Giuseppe VERDI (1813-1901)
Simon Boccanegra - Melodramma in one prologue and three acts (1881 version)
Plácido Domingo - Simon Boccanegra; Ferruccio Furlanetto - Fiesco; Massimo Cavalletti - Paolo; Ernesto Panariello - Pietro; Anja Harteros - Amelia; Fabio Sartori - Adorno
Orchestra and Chorus of the Teatro alla Scala/Daniel Barenboim
rec. La Scala, Milan, 2010
Sound Format PCM Stereo, DTS-HD Master Audio 5.1 Surround; Picture Format 16:9, 1080i; Region Worldwide: Subtitles in English, German, French, Italian and Korean;
Reviewed in surround
ARTHAUS MUSIK 108 039 BLU-RAY [149:00]
 
Domingo's performance in this production was apparently greeted with 15 minutes of applause, not all shown on this disc. His fellow cast members, especially Harteros, Sartori and Furlanetto, were also praised loudly and at length as was music director Daniel Barenboim. From a purely musical point of view this is hardly surprising. Boccanegra is one of Verdi's greatest scores and contains one scene in particular, the Council Chamber, that is reckoned to be amongst his finest achievements. Neither the solo and choral singing nor the orchestral playing is ever less than such a work deserves. Some of the performers do look more involved than others. Domingo, Furlanetto and Cavaletti particularly are every inch in their roles. The quiet and attentive Milan audience only interrupt with applause on a handful of occasions, which allows for continuity of the drama.
 
So what’s wrong with this disc? The list is long and depressing.
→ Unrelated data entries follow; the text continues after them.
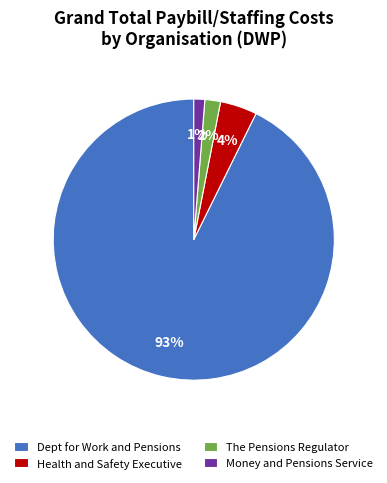

Which category accounts for the majority?

Dept for Work and Pensions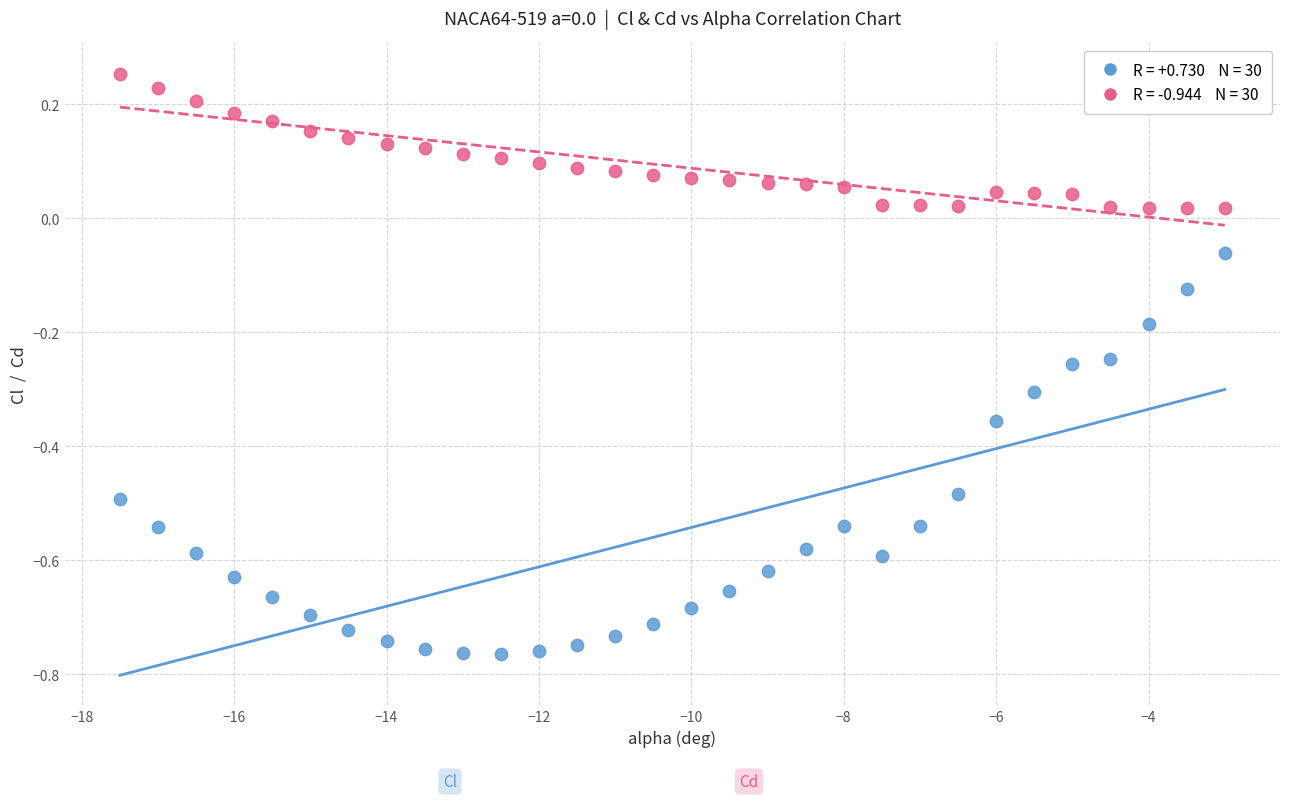

Across all data points, what is the range of X values (max minus min)?

14.5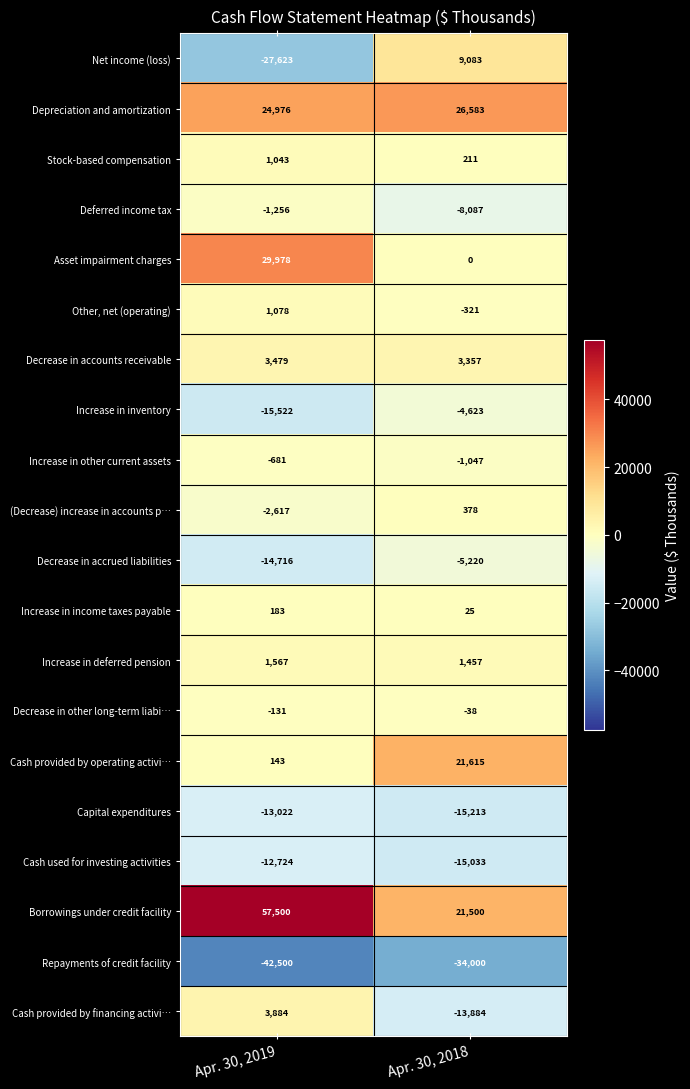

Which series has the largest total across all categories?

Borrowings under credit facility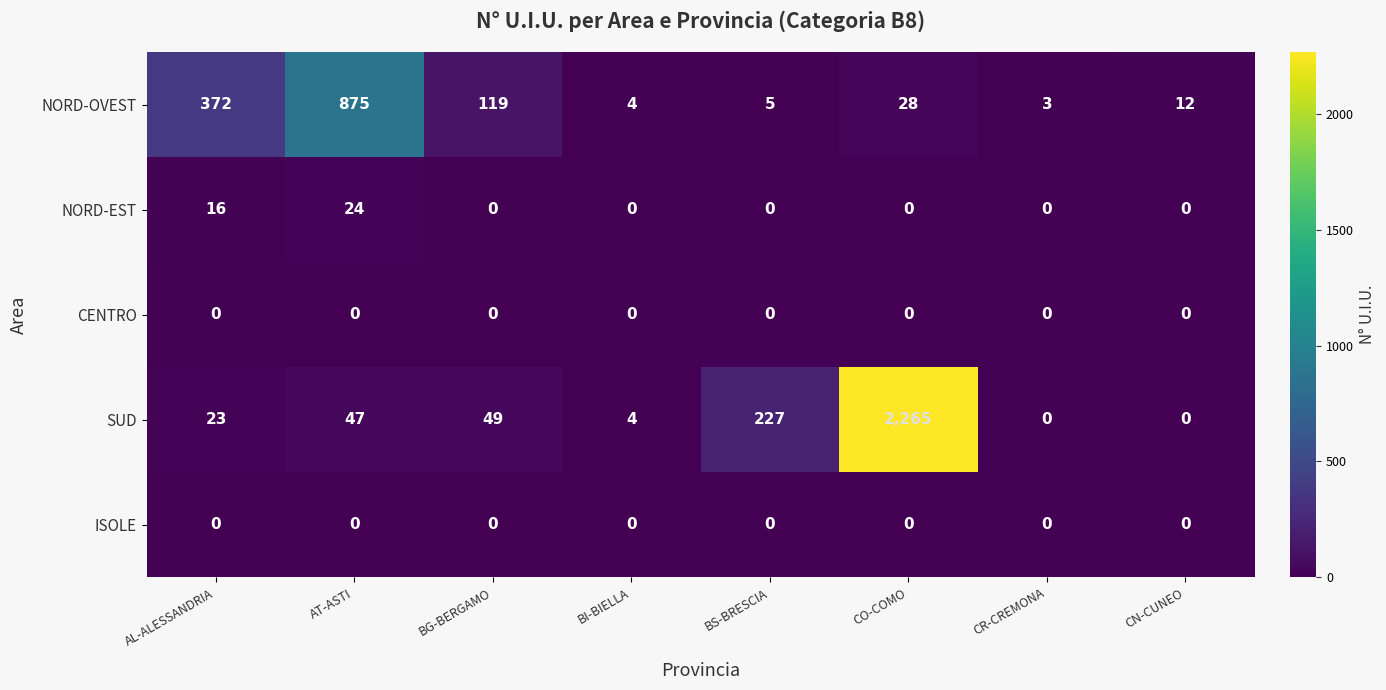

What is the maximum value shown in the chart?

2265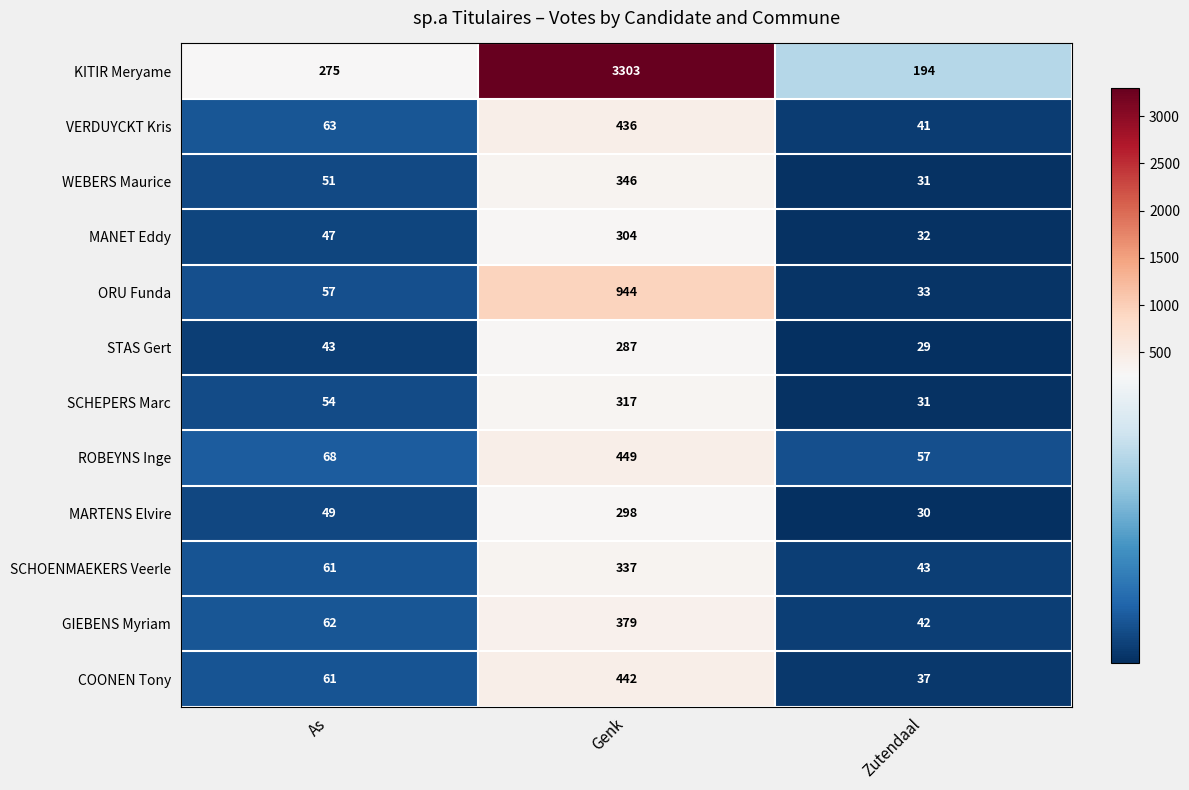

The value of MANET Eddy at Genk is 304. True or false?

True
Most importantly the production, whilst safely conventional and free from greatcoats and machine guns (or Cadillacs, Homburgs and wine-bars as in ENO's recent travesty), is utterly static. There is a lot of standing and singing at each other which means that only the most seasoned performers, Domingo and Furlanetto in particular, dare act expressively. The chorus must have been threatened with dreadful punishment if they moved save to enter and exit. Moments of high drama like the recognition scene between Amelia and Boccanegra pass with barely a flutter of activity. There is a lot of impressive posing where stage business might have helped the drama. The sets and lighting were unmemorable save for the slow descent of four poplar trees complete with roots from the top of the proscenium to the floor during Act 1, which certainly caught one's attention, but only to ask 'why?'
 
Even this might have been tolerable were it not compounded by the video and disc production. I exempt the sound engineering from this. That was very good. The actual picture was clear and watchable, with even the many dark scenes detailed enough to see what was happening. I have seen several other RAI opera productions and have not noticed much amiss, but here the camerawork was fussy and distracting: clever in and out zooming; regular views of the entire front of the auditorium to take our minds off the drama and remind us we were in La Scala Milan with a posh audience; lots of camera fadeouts before the next shot fades in - Act 3 suffered particularly.
 
Then there is the disc itself. The English subtitles were sprinkled with unchecked typos. There was music over menus needless to say, the Prelude to the opera, but then music over opening credits as well and not just the same music but a sort of potpourri of scenes both visual and audio as if this were a pop video. A glance at the booklet reveals a separate huge production team involved in just this four minute mess. If ever there was reason for someone to wield the digital scissors, this was it! It was fortunate that the menus allowed one to start after this but during that selection the Prelude plays again. Then at the end after we had been moved by Verdi's final scene and after we had watched the prolonged applause, someone thought to roll the end credits accompanied by the Prelude to the opera!
 
Dave Billinge  

This is a finely sung and played performance, but beware static staging and poor disc production values.